Analysis
Last Updated September 5, 2023.
In Dopesick, Beth Macy examines both the human dimensions and the broader social issues of the opioid crisis in the United States through focusing on southwestern Virginia. Her approach is primarily that of a journalist, basing her accounts on many interviews with people who are directly affected. The author also uses a number of research techniques to situate the individuals and families within their communities and to draw a larger picture of the Appalachian region, which has been especially hard hit. Macy also looks both at corporate responsibility and the need for accountability and reviews possible solutions. Her work draws on social science and interdisciplinary approaches, incorporating sociology, economics, and policy studies.
Locating her in-depth analysis in and around Roanoke, Virginia, Macy brings home the devastating effects of opioids in various forms. Noting that rural areas, not just urban and suburban areas, have been heavily affected, she examines the patterns of drug sales, both legal and illegal, that put these powerful narcotics into people’s hands, often beginning when they were just teenagers. Macy charts the efforts of numerous individuals and organizations to stem the tide, both in aiding addicts with recovery and providing needed services to their families. Those involved include medical professionals, religious workers, and heartsick parents. Beyond dealing with the immediate impact, Macy shows the activist positions that a diverse array of people have deployed, taking the Food and Drug Administration to task and participating in lawsuits against Big Pharma.

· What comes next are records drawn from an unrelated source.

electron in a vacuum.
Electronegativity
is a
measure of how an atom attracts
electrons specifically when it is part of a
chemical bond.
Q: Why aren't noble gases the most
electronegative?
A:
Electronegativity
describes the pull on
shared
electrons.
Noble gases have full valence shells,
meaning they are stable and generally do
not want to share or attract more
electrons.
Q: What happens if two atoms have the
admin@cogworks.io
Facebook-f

At the broadest level, Macy addresses the medical and social system that is intended to serve and assist people with substance abuse problems—a system that has failed so badly that nonprofits must step in to fill the gap. The contradictory positions of different agencies and lack of communication among them are some factors working against effective treatment in the short term and formulation of effective policy in the long run. Macy often adopts the stance of a crusader, whose moral outrage is coupled with pragmatic candidness about the benefits to multiple stakeholders. Macy encourages the reader to question who profits from the pain of others, and her subjects’ candor makes it clear that their stories could become anyone’s story if the system is not fundamentally changed.